Entries supplied »
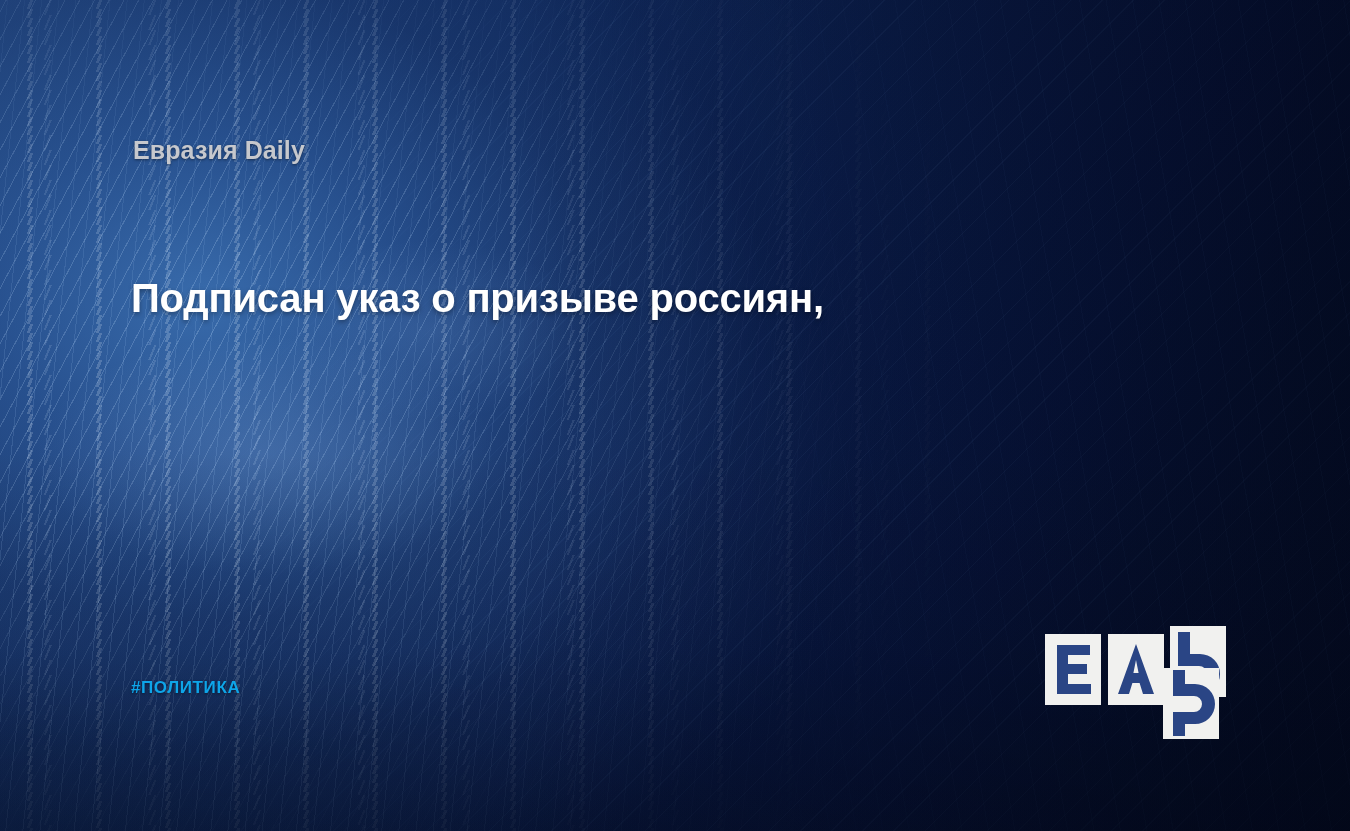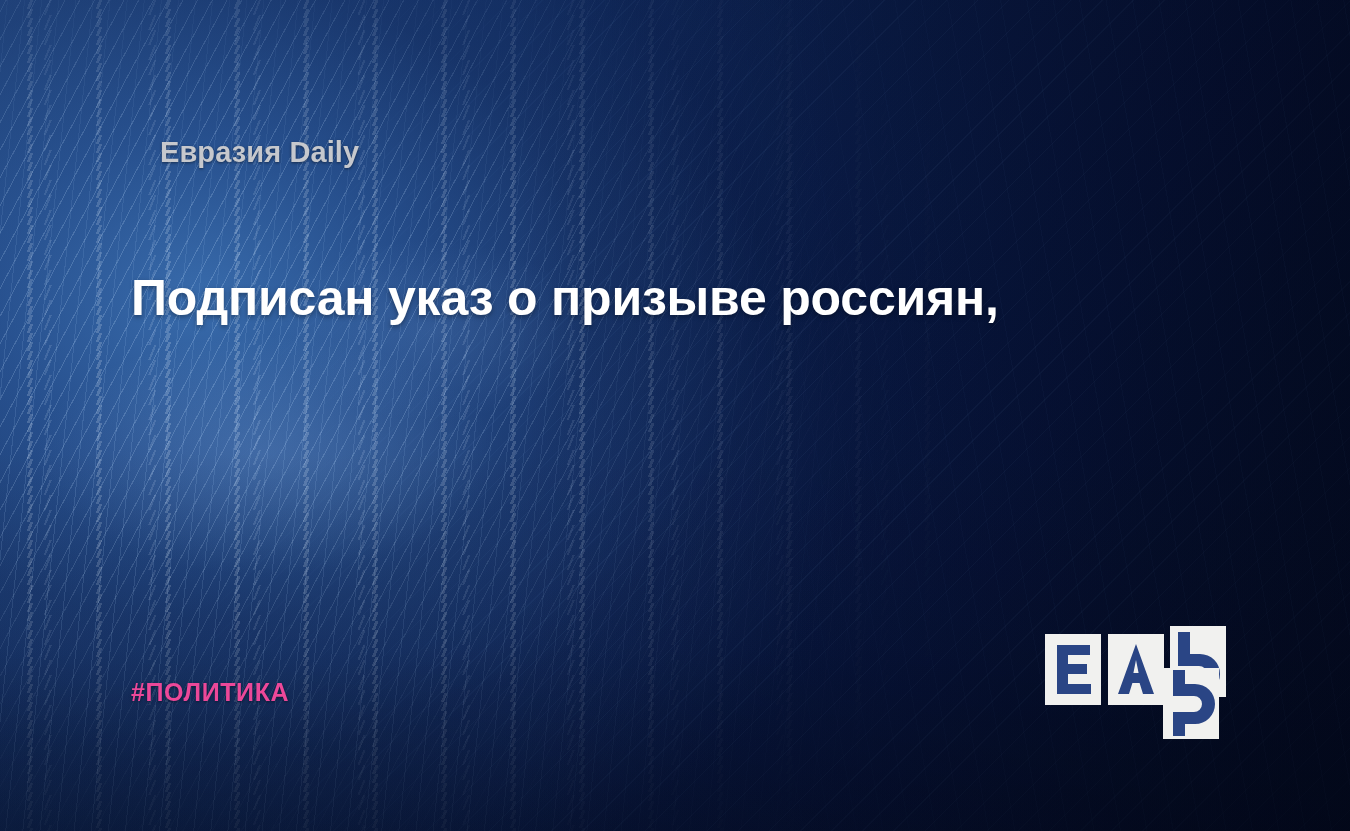--- a/index.html
+++ b/index.html
@@ -155,51 +155,50 @@
   
   #content {
     position: absolute;
     inset: 0;
   }
 
   #brand {
     position: absolute;
     left: 133px;
     top: 136px;
-    font-size: 29px;
+    font-size: 25px;
     font-weight: bold;
     letter-spacing: 0.1px;
     color: #c6c8cd;
     text-shadow: 0 1px 3px rgba(0,0,0,0.45);
     white-space: nowrap;
-    margin-left: 27px;
   }
 
   #headline {
     position: absolute;
     left: 131px;
     top: 262px;
     width: 1000px;
-    font-size: 50px;
+    font-size: 40px;
     line-height: 72px;
     font-weight: bold;
     color: #ffffff;
     letter-spacing: -0.2px;
     text-shadow: 0 2px 5px rgba(0,0,0,0.35);
   }
   #headline .hl-line { display: block; white-space: nowrap; }
 
   #tag {
     position: absolute;
     left: 131px;
     top: 678px;
-    font-size: 25px;
+    font-size: 17px;
     font-weight: bold;
     letter-spacing: 0.6px;
-    color: #ec4899;
+    color: #0ea5e9;
     text-shadow: 0 1px 3px rgba(0,0,0,0.45);
     white-space: nowrap;
   }
 
   
   #ea-logo {
     position: absolute;
     left: 1043px;
     top: 612px;
     width: 190px;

Requirement » Repeat the entries above verbatim, but only from the line that has "color: #c6c8cd;" down to the line that has "color: #ffffff;", inclusive.

Response to this exercise »
     color: #c6c8cd;
     text-shadow: 0 1px 3px rgba(0,0,0,0.45);
     white-space: nowrap;
-    margin-left: 27px;
   }
 
   #headline {
     position: absolute;
     left: 131px;
     top: 262px;
     width: 1000px;
-    font-size: 50px;
+    font-size: 40px;
     line-height: 72px;
     font-weight: bold;
     color: #ffffff;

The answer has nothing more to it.